Isabel Menéres Campos: "A morte a pedido"

Direito
Isabel Menéres Campos: "A morte a pedido"
Segunda-feira, 25 de Janeiro de 2021 in Observador Online

Devemos ter cuidado com complacências a ideias ditas "civilizadas" e atentar aos efeitos perniciosos de ordem social e cultural que podem daí advir, como caminhar para a prepotência e a arbitrariedade Miguel Torga, no seu conto "O Alma Grande", descrevia que o "abafador", nas aldeias, era chamado para sufocar os moribundos em agonia quando já não havia nada a fazer.Esta sinistra figura, naquela história, acabou por morrer às mãos de um dos moribundos que acordou do seu derradeiro sono e se virou contra o seu executor.

É uma história de que me lembro sempre a propósito da eutanásia. Em pleno estado de emergência, com um número diário de mortes nunca antes registado, milhares de infectados, hospitais à beira do colapso e uma economia arruinada persistiu-se na ideia de discutir e votar na especialidade do diploma da eutanásia.

O CDS ainda conseguiu o adiamento, mas a votação ficou suspensa apenas por alguns dias. E o diploma acabou, despudoradamente, por ser aprovado, quando o país se debatia então com a pior semana de sempre da pandemia, quer em número de mortos, quer em número de infecções. Tenho participado, nos últimos tempos, em debates sobre o tema e, na sequência disso, alinhei alguns argumentos. Este não é um debate confessional e muito menos um debate esquerda-direita, havendo, de resto, posições opostas dentro dos diversos quadrantes políticos.
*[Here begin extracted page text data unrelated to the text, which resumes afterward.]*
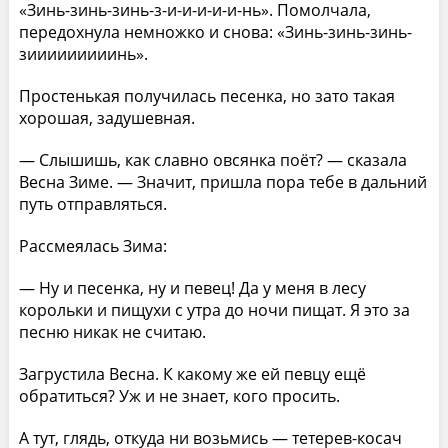
«Зинь-зинь-зинь-з-и-и-и-и-и-нь». Помолчала,
передохнула немножко и снова: «Зинь-зинь-зинь-
зииииииииинь».
Простенькая получилась песенка, но зато такая
хорошая, задушевная.
— Слышишь, как славно овсянка поёт? — сказала
Весна Зиме. — Значит, пришла пора тебе в дальний
путь отправляться.
Рассмеялась Зима:
— Ну и песенка, ну и певец! Да у меня в лесу
корольки и пищухи с утра до ночи пищат. Я это за
песню никак не считаю.
Загрустила Весна. К какому же ей певцу ещё
обратиться? Уж и не знает, кого просить.
А тут, глядь, откуда ни возьмись — тетерев-косач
Há também muita desinformação.

O que está em causa neste diploma não é a eutanásia passiva (suspender os tratamentos ou "desligar a máquina") perante doença irreversível ou terminal, levada a cabo pelo médico num acto de compreensível compaixão pelo seu doente. Do que se trata não é apenas despenalizar a eutanásia (o diploma foi designado hipocritamente por "despenalização da morte medicamente assistida"), mas regular o modo de o Estado disponibilizar meios para matar a pedido. A defesa da eutanásia nada tem de progresso civilizacional: é, aparentemente, mais simples, mais rápido e mais barato legalizar a eutanásia do que adoptar medidas que possibilitem adequados cuidados de saúde aos mais vulneráveis para que possam ter um fim de vida com dignidade.
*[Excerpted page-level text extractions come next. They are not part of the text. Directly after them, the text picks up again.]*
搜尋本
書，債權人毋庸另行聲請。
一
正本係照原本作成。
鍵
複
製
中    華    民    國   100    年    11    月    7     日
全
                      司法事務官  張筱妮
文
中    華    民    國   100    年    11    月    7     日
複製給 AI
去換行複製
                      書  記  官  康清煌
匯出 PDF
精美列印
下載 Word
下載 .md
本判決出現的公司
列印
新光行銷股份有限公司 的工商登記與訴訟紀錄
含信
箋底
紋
Ou seja, é o reconhecimento do nosso fracasso como sociedade, criando-se uma cultura de normalização da morte a pedido, que pressionará decerto aqueles que têm menos recursos económicos, os deficientes ou os velhos a pedir a eutanásia, com a consequente disrupção social: significa abdicarmos do princípio da inviolabilidade da vida. Argumentam os seus defensores que se trata de uma questão de auto-determinação individual, que não existe o dever de viver e que, por outro lado, se pretende terminar com o sofrimento. Para isto, afirmam que a eutanásia será permitida apenas em casos supostamente excepcionais e com regras estritas, como doenças terminais ou incuráveis (o diploma aprovado fala em "em situação de sofrimento e com doença incurável").

Contra isto argumento com o seguinte:

  1. a maior parte das situações de obstinação terapêutica são resolvidas através da legislação existente: a lei do testamento vital, a lei dos direitos das pessoas em contexto de doença avançada e em fim de vida, a lei dos cuidados paliativos. Fora das situações estarão casos absolutamente excepcionais, pelo que estamos a legislar para o caso concreto. Além disso, essa excecionalidade nunca existe quando a lei utiliza conceitos indeterminados, susceptíveis das mais variadas interpretações (qualquer jurista sabe o que é um conceito indeterminado).
     
  2. com a rapidez da evolução da ciência, uma doença incurável hoje pode ser tratável ou curável amanhã (recorde-se o drama dos pais de Lorenzo, no filme Lorenzos Oil).